Tuesday, October 28, 2014

Insane Insomnia, relationships, etc.

Fibromyalgia and insomnia go hand in hand. Sometimes I can get to sleep right away but most of the time I get back up after a few hours of laying in bed. My body needs the restorative sleep but my mind won't shut up long enough for me to doze off.

Tonight in my insomnia mind frenzy I've been thinking about a good friend that I lost because of my illness. I turned her away when she wanted to help me with natural remedies. I know she meant well but I was in such a heightened state of pain that I didn't want anyone but my doctors to work with me. Hind sight now, I probably should have let her help me anyway.

A year or two before my health situation escalated, my friend was diagnosed and treated for ovarian cancer. It was a very traumatic time for her and a lot of people came to her aid, including me. Slowly she improved and was able to return to work. I never really talked with her though on an emotional level about what she was going through.
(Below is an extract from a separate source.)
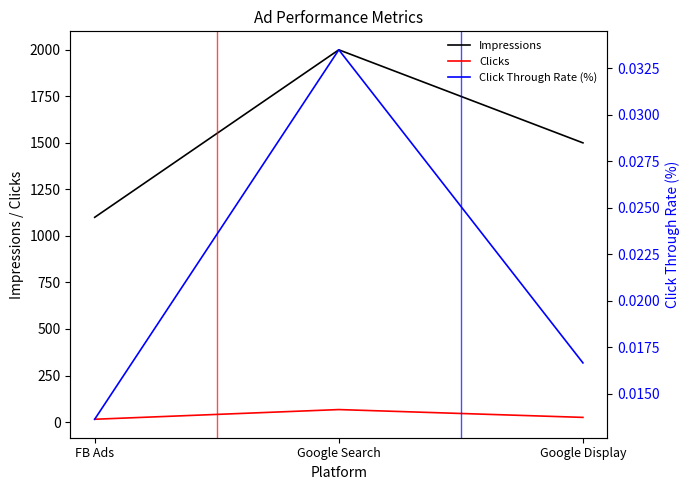

Reading left to right, list all the values displayed in this chart.

Impressions: FB Ads=1100.0	Google Search=2000.0	Google Display=1500.0
Clicks: FB Ads=15.0	Google Search=67.0	Google Display=25.0
Click Through Rate (%): FB Ads=0.0	Google Search=0.0	Google Display=0.0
I guess I couldn't handle it, so I probably wasn't as good a friend to her as I could have been.

As my illness progressed I started missing a lot of work and felt that I was being put into a situation where I needed to leave the company. Instead of being coached on going out on disability I was encouraged to leave. My friend and I had worked together so when I left we didn't get together as much. Then, as I said before, when I turned down her help that ended what little was left of our friendship. After not seeing her for about a year I invited her to dinner thinking we could patch things up, but I guess it was too late and the damage had been done. I think I was too self centered at the time and uncomfortable talking about what she needed. So I didn't hear from her again. I wish I would have been more open minded to her needs.

But I am not alone. A lot of people with invisible illnesses lose their friends because the friends don't understand what we are going through or know what to do. It's hard to empathize or sympathize with someone when you don't see their symptoms. And speaking from experience it's very hard to explain and after awhile nobody wants to hear about it anyway. So there are a lot of isolated, invisible illness people out there.

I feel guilty but I've become envious of people with visible illnesses. Even cancer. Is that sick or what. At least with cancer you have a diagnosis, treatment plan, and prognosis with a hope of recovery. I, on the other hand, am staring down a long road of misery with no hope for improvement. I can't even manage my pain enough to try and live a halfway normal life. I am a prisoner to it.

I no longer can work. I cannot volunteer. Honestly I no longer have the desire to do either. I drag myself out of bed in the morning to get my daughter off to school and walk the dogs. I dread the looming laundry and housework because I know the pain that will take me down half way through those chores. I can no longer cook dinner because pain finds me in that chore as well. Most days I sit in silence waiting for the day to pass. For the most part I have no interest in doing anything. I try to put my happy face on when my daughter and husband come home so I can just get through the night. Is depressing I know, but in every attempt I've made to reinvent myself the pain wins out and I'm done again.

I guess I'm just rambling at this point. After all it's 1:30am and I can't go to sleep.

The main take away here I guess is that I miss my previous life. I miss my friend. I miss being the wife and mother that I used to be. I miss the will to live and strive. I used to plan and work toward a PhD so I could become a full time professor. Now, at the young age of 54, I just wonder how long I'll be here in this world. For some reason earlier tonight I was thinking that I probably wouldn't make it past sixty. We'll see.